Prince Charming he was not... Prince Klark is eager to reverse his reputation as the black sheep of the Vedla clan. If his bajha team can win the galactic title it would go a long way toward restoring the family honor that his misdeeds tarnished. On Barésh, he tracks down an amateur who has risen to the top of the seedy world of street bajha, offering the commoner a chance of a lifetime: a way off that reeking space rock for good. But his new player comes with a scandalous secret that turns his plans and his beliefs upside down. He sets out to win a very different prize—his champion’s heart.
RITA® finalist *** Galaxy Award Winner
I’ve been a fan of Susan Grant since I first picked up a copy of The Legend of Banzai Maguire on a newsstand in 2004. I have read all her books, and I was thrilled to have the opportunity to read her latest work in advance and review it.
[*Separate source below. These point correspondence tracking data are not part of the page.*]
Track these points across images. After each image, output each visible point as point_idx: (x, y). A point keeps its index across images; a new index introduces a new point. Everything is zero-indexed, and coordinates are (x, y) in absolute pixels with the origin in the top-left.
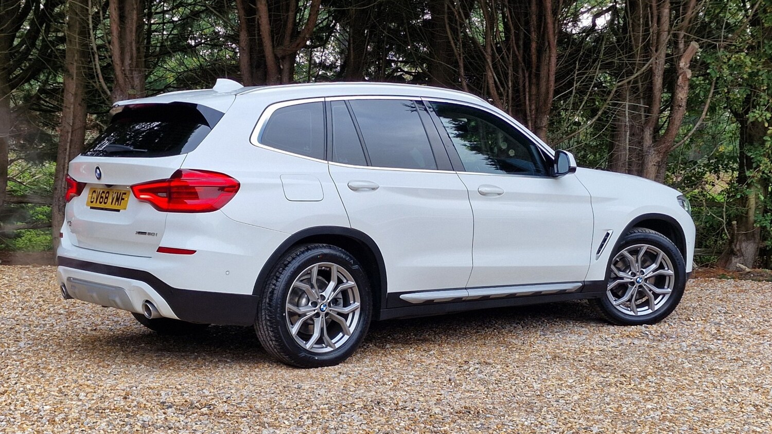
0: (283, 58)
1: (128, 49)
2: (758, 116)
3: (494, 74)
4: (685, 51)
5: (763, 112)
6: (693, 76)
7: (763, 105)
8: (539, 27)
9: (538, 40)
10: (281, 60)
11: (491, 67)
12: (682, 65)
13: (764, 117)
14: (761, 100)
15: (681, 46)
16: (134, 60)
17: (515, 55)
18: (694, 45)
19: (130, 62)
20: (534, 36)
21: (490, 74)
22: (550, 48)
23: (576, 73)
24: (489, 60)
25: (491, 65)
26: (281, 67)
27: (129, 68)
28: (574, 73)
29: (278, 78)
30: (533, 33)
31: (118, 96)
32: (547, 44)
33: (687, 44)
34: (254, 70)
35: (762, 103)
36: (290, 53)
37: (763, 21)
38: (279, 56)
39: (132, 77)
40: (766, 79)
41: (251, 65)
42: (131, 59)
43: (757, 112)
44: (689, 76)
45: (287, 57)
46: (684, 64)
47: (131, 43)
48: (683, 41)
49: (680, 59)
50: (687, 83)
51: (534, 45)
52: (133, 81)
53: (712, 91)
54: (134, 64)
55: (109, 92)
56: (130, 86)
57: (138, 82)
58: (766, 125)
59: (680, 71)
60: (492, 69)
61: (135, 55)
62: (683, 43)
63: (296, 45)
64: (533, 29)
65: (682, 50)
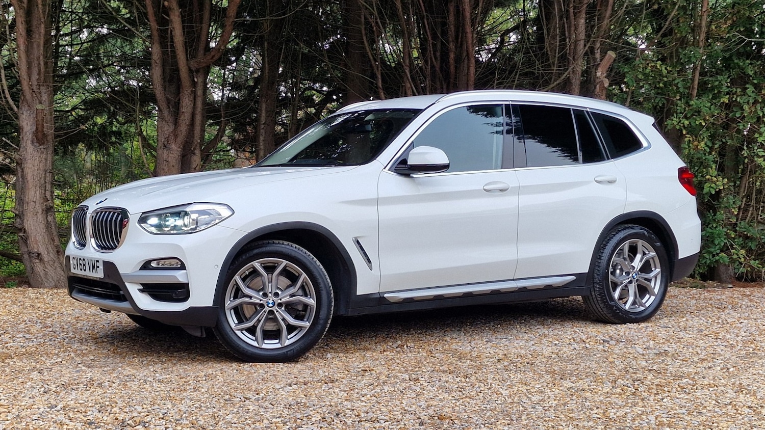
0: (198, 71)
1: (35, 64)
2: (676, 123)
3: (413, 86)
4: (601, 60)
5: (681, 119)
6: (610, 85)
7: (680, 113)
8: (457, 37)
9: (456, 50)
10: (195, 73)
11: (410, 78)
12: (599, 74)
13: (682, 125)
14: (678, 108)
15: (598, 56)
16: (42, 75)
17: (433, 67)
18: (611, 54)
19: (38, 77)
20: (452, 46)
21: (409, 85)
22: (468, 57)
23: (496, 82)
24: (407, 71)
25: (409, 75)
26: (196, 80)
27: (36, 83)
28: (494, 82)
29: (192, 91)
30: (451, 43)
31: (25, 112)
32: (465, 54)
33: (604, 53)
34: (167, 84)
35: (679, 111)
36: (204, 65)
37: (676, 31)
38: (193, 69)
39: (40, 93)
40: (682, 88)
41: (164, 79)
42: (39, 74)
43: (675, 119)
44: (606, 85)
45: (201, 70)
46: (600, 73)
47: (38, 58)
48: (599, 51)
49: (596, 69)
50: (605, 92)
51: (452, 56)
52: (41, 96)
53: (629, 100)
54: (42, 79)
55: (15, 109)
56: (38, 101)
57: (46, 97)
58: (684, 132)
59: (598, 80)
60: (410, 80)
61: (43, 70)
62: (599, 53)
63: (211, 57)
64: (451, 39)
65: (598, 60)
The Champion of Baresh is very much in keeping with the rest of Ms. Grant’s Vash Nadah series: strong women flying against tradition in a heavily male-dominated society. Some of the sexual double standards, which I found quite “icky” in previous books, are downplayed in The Champion of Baresh, which was a plus for me. In its place, the disparity between privilege and poverty is managed with masterful attention to detail and just enough emphasis to make its points without being preachy. I did find it surprising that the class difference was not judged more harshly – or at least addressed more specifically – by more of the secondary characters among the Vash and their retainers towards the end of the book. Perhaps this represents progress in the development of the society, albeit perhaps more rapidly than real life social change occurs, but it might have been a bit more clearly explained.
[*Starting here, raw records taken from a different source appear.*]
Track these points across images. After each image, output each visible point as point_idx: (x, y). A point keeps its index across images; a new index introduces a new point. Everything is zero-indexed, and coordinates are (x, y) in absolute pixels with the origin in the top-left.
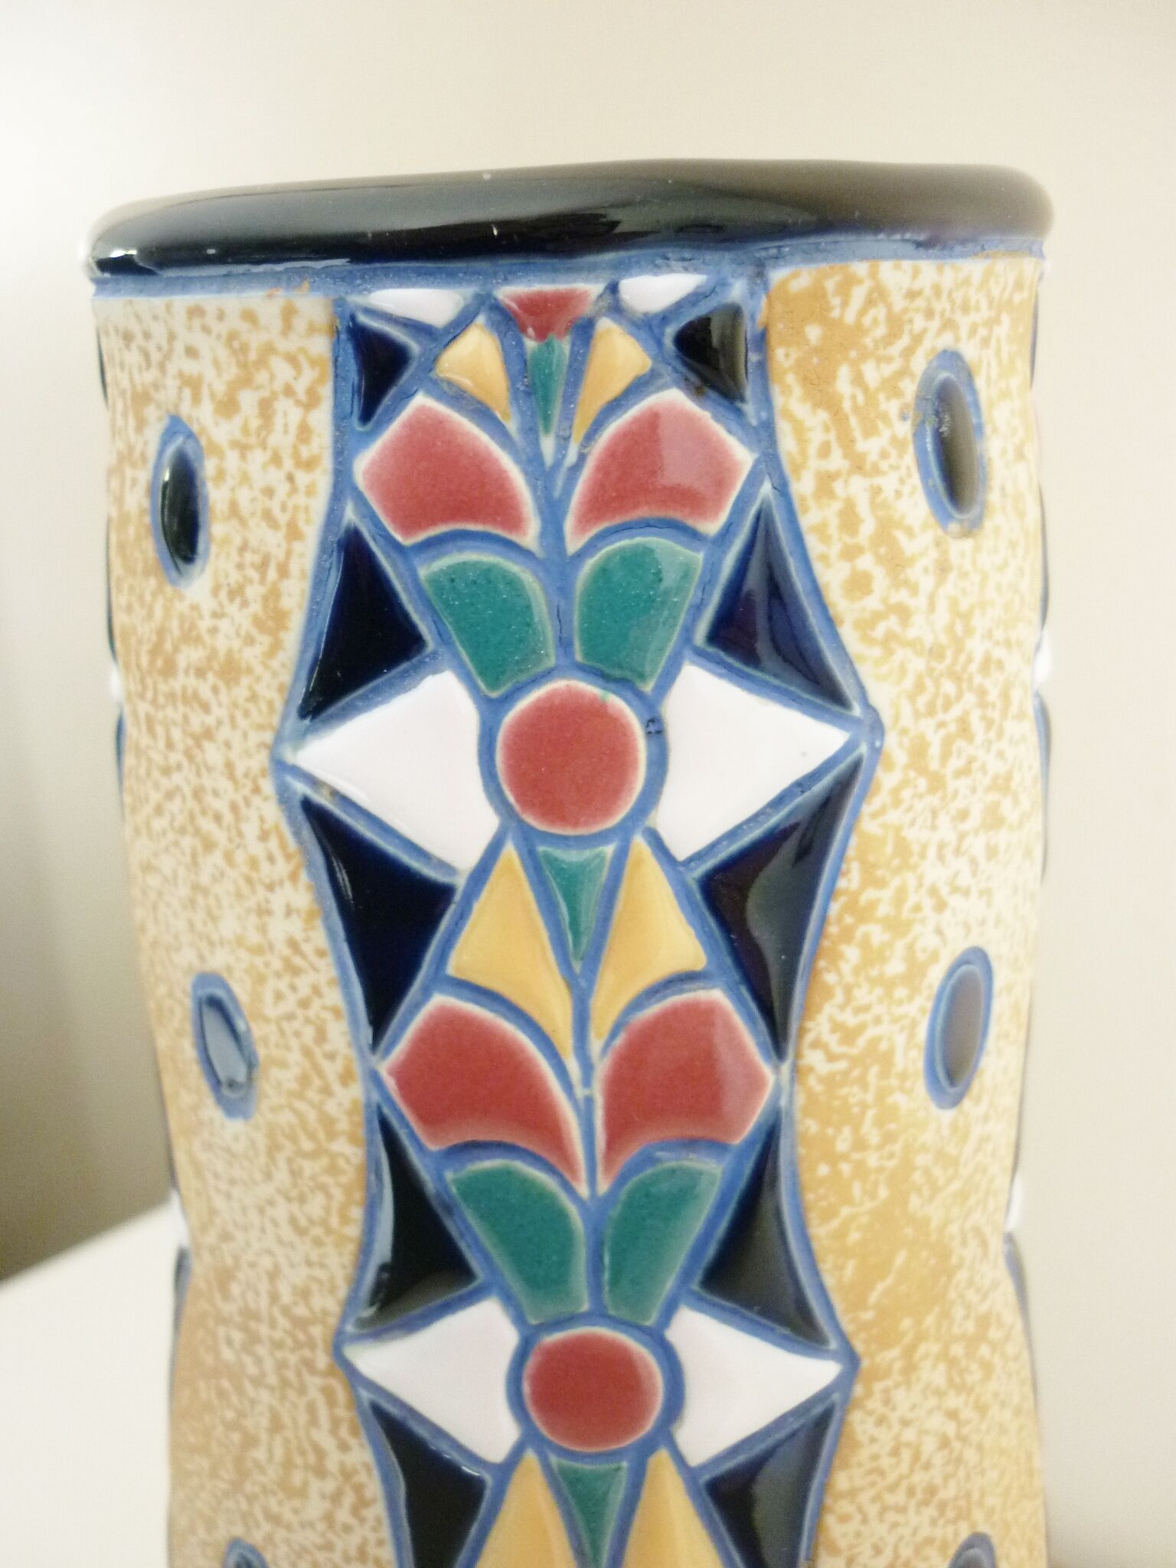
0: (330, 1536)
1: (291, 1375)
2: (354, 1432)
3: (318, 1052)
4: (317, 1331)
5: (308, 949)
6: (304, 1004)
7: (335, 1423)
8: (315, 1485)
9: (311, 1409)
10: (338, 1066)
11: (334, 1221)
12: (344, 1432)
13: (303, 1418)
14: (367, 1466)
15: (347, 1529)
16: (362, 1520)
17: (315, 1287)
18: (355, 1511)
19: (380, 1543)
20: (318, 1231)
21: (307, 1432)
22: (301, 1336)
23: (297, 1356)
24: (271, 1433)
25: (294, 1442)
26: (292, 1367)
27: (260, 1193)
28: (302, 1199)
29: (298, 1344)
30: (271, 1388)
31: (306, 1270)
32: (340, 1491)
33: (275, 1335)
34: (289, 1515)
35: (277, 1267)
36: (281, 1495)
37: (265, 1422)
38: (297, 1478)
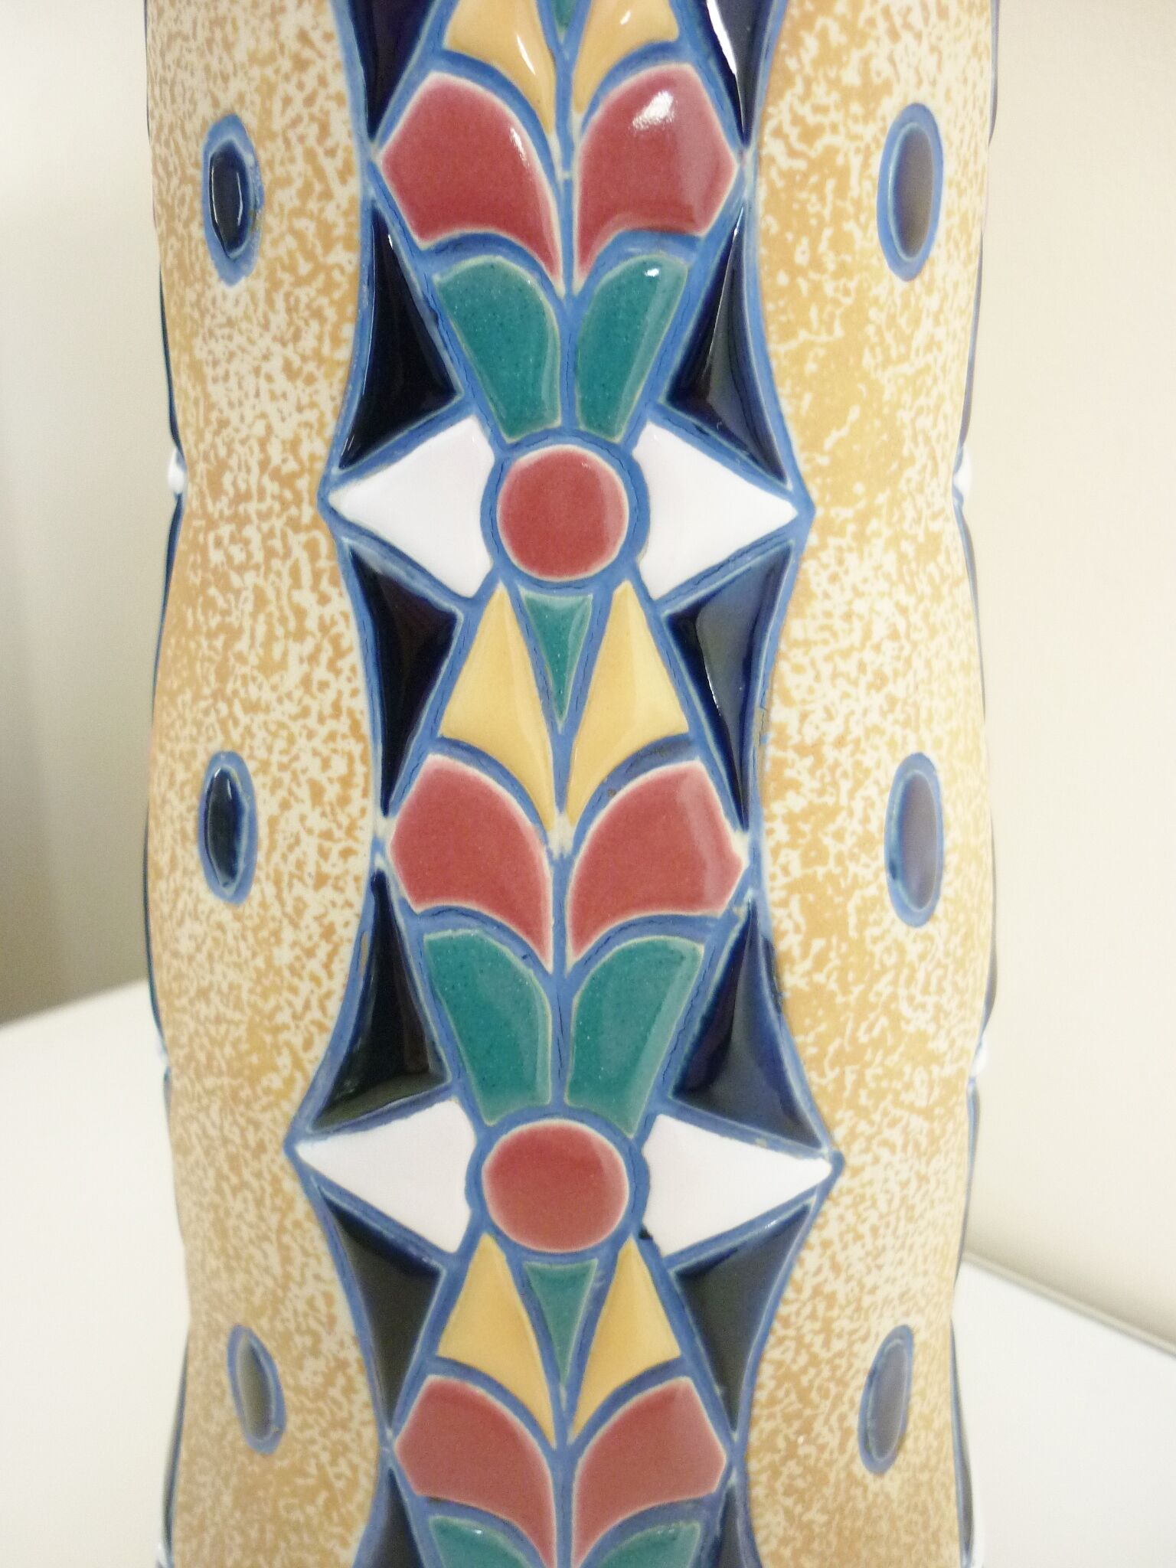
0: (307, 700)
1: (277, 543)
2: (334, 583)
3: (320, 151)
4: (303, 484)
5: (316, 36)
6: (310, 101)
7: (317, 576)
8: (296, 650)
9: (295, 573)
10: (338, 162)
11: (326, 349)
12: (325, 585)
13: (287, 581)
14: (346, 616)
15: (323, 685)
16: (337, 672)
17: (304, 433)
18: (332, 666)
19: (354, 693)
20: (311, 367)
21: (290, 597)
22: (288, 495)
23: (284, 519)
24: (254, 615)
25: (276, 614)
26: (278, 533)
27: (257, 351)
28: (297, 337)
29: (285, 505)
30: (257, 567)
31: (296, 417)
32: (318, 649)
33: (264, 507)
34: (268, 696)
35: (269, 429)
36: (261, 678)
37: (249, 607)
38: (277, 652)
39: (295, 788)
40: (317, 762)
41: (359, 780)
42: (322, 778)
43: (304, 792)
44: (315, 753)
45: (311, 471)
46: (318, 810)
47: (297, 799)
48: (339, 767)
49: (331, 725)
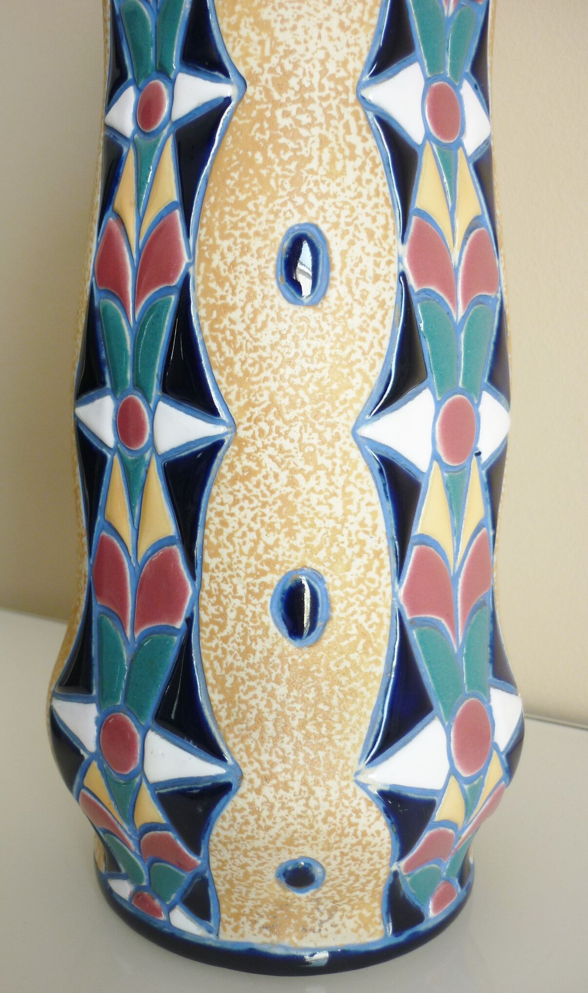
0: (360, 189)
1: (334, 112)
4: (350, 83)
7: (360, 128)
8: (350, 165)
9: (347, 126)
11: (366, 18)
12: (364, 132)
13: (341, 132)
15: (369, 181)
16: (376, 175)
17: (350, 58)
18: (372, 171)
20: (356, 26)
21: (344, 139)
22: (340, 88)
23: (338, 100)
24: (321, 149)
25: (337, 148)
26: (334, 107)
27: (320, 16)
28: (349, 10)
29: (338, 93)
30: (321, 125)
31: (346, 50)
32: (364, 163)
33: (324, 94)
34: (333, 188)
35: (327, 55)
36: (328, 180)
37: (316, 145)
38: (339, 166)
39: (358, 235)
40: (369, 219)
41: (391, 226)
42: (373, 227)
43: (363, 235)
44: (367, 215)
45: (354, 77)
46: (372, 243)
47: (359, 239)
48: (381, 220)
49: (375, 200)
After his enigmatic appearances as a side character in The Star Prince and The Star Princess, I was delighted to see Klark Vedla get his own book and his own chance for a happily ever after. I was glad to finally see events from his perspective. His sense of Vash Nadah honor, isolation, and regret for his previous actions are compelling, and his willingness to admit and correct a mistake is admirable. I appreciated his growth of character across all three books. Jemm, of course, is lovely as a tough but sweet young woman trying to keep her family safe and healthy amid difficult circumstances. It’s refreshing to see a romance novel heroine who is not struggling with low self-esteem. I love the way she acts independently to solve her problems throughout the book, despite being slightly swept away as events move rapidly in unexpected directions.
The game of Bajha is an interesting combination of fencing and Blind Man’s Bluff, with aspects of meditation, steeped in centuries-long tradition of military honor, and followed with the fervor of modern football. Even as a dedicated non-sports fan, I enjoyed the descriptions of the various Bajha matches, which were original, detailed, and at times suspenseful. However, I have to admit, I never really “got” the fanaticism aspect of football (either American or European) even in real life, and therefore had a bit of difficulty seeing success in the sports arena as a convincing vehicle for Klark to counteract his galactic-level humiliation and restore his family honor. However, I know I’m in the minority on this, and I imagine it won’t be a problem for other readers.
To say The Champion of Baresh is not my favorite of all Susan Grant’s books is to say I prefer Chocolate Moose Tracks ice cream over Rocky Road. It still deserves 5 stars in my opinion, it’s still among my favorite books, and I will still read it over and over. And as always, my final question is… when can I buy the audiobook?
I received a free review copy of this book in exchange for an honest review.